The European Commission raised its economic growth forecast for 2023 in the euro zone on Monday, due to a “better than expected” start to the year amid calming energy prices and improving supply chains. The EU executive, however, warned of higher than expected inflation. It is now betting on growth in Gross Domestic Product (GDP) of 1.1% in 2023 (i.e. +0.2 points compared to the previous forecast of mid-February), then 1.6% in 2024 (+0 .1 point), in the 20 countries sharing the common currency. Same trend for the whole of the EU, whose growth is now announced at 1% (+0.2 point) in 2023, then 1.7% (+0.1 point).
“The European economy continues to show resilience in a difficult global context,” observed the Commission in a press release. “More moderate energy prices, the reduction of supply constraints”, after the logistical blockages inherited from the pandemic, as well as a “robust job market” have “supported moderate economic growth in the first quarter , dispelling fears of recession,” he said. Eurozone GDP grew very slightly (+0.1%) in the first quarter of 2023 compared to the previous quarter, after having stagnated in the last three months of 2022. For the European Union as a whole, growth rebounded, with an increase of 0.3% after a decline of 0.1% in the fourth quarter of 2022. Result in particular of the efforts of Europeans to reduce their gas consumption and diversify their supplies following the invasion of Ukraine by Russia, the lull in energy prices “is reflected in the economy, reduces production costs and lowers household bills”, insists Brussels.

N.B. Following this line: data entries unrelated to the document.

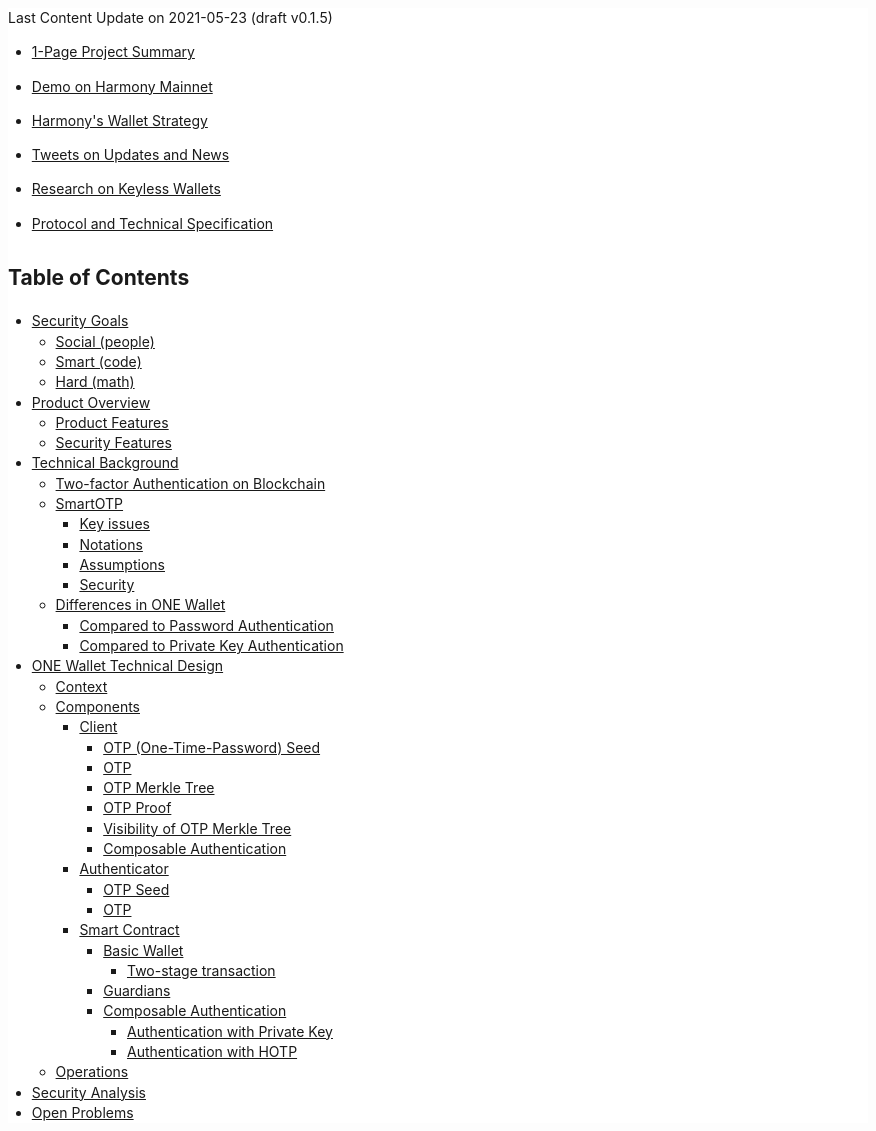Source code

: Last Content Update on 2021-05-23 (draft v0.1.5)

- [1-Page Project Summary](http://harmony.one/StreamWallet) 

- [Demo on Harmony Mainnet](https://StreamWallet.crazy.one)

- [Harmony's Wallet Strategy](https://twitter.com/stse/status/1390810619834638336)

- [Tweets on Updates and News](https://twitter.com/StreamWallet_)

- [Research on Keyless Wallets](https://twitter.com/dionyziz/status/1400005462028914690)

- [Protocol and Technical Specification](https://github.com/stream-protocol/stream-web-wallet/blob/43197c70e36cb58c2884c423c1e665feff232042/wiki/protocol.pdf)

## Table of Contents

* [Security Goals](#security-goals)
  * [Social (people)](#social-people)
  * [Smart (code)](#smart-code)
  * [Hard (math)](#hard-math)
* [Product Overview](#product-overview)
  * [Product Features](#product-features)
  * [Security Features](#security-features)
* [Technical Background](#technical-background)
  * [Two\-factor Authentication on Blockchain](#two-factor-authentication-on-blockchain)
  * [SmartOTP](#smartotp)
    * [Key issues](#key-issues)
    * [Notations](#notations)
    * [Assumptions](#assumptions)
    * [Security](#security)
  * [Differences in ONE Wallet](#differences-in-stream-web-wallet)
    * [Compared to Password Authentication](#compared-to-password-authentication)
    * [Compared to Private Key Authentication](#compared-to-private-key-authentication)
* [ONE Wallet Technical Design](#stream-web-wallet-technical-design)
  * [Context](#context)
  * [Components](#components)
    * [Client](#client)
      * [OTP (One-Time-Password) Seed](#otp-seed)
      * [OTP](#otp)
      * [OTP Merkle Tree](#otp-merkle-tree)
      * [OTP Proof](#otp-proof)
      * [Visibility of OTP Merkle Tree](#visibility-of-otp-merkle-tree)
      * [Composable Authentication](#composable-authentication)
    * [Authenticator](#authenticator)
      * [OTP Seed](#otp-seed-1)
      * [OTP](#otp-1)
    * [Smart Contract](#smart-contract)
      * [Basic Wallet](#basic-wallet)
        * [Two\-stage transaction](#two-stage-transaction)
      * [Guardians](#guardians)
      * [Composable Authentication](#composable-authentication-1)
        * [Authentication with Private Key](#authentication-with-private-key)
        * [Authentication with HOTP](#authentication-with-hotp)
  * [Operations](#operations)
* [Security Analysis](#security-analysis)
* [Open Problems](#open-problems)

However, the headwinds persist, including still strong inflationary pressures. The Commission has thus revised its inflation forecast for 2023 upwards to 5.8% (+0.2 point) in the euro zone and 6.7% in the EU (+0.3 point), relying on its maintenance at a high level after the peak reached last year, in particular strong underlying inflation (excluding energy and food), capable of “restricting the purchasing power of households”. Enough to predict a continuation of the tightening of monetary policy, the European Central Bank (ECB) continuing to raise its rates to curb a rise in consumer prices well beyond its target level of 2%. “While the ECB and other EU central banks are expected to be nearing the end of the interest rate hike cycle, the recent turmoil in the financial sector is likely to increase pressure on cost and access to credit and slow down the growth of investments”, particularly in the real estate sector, underlines the Commission.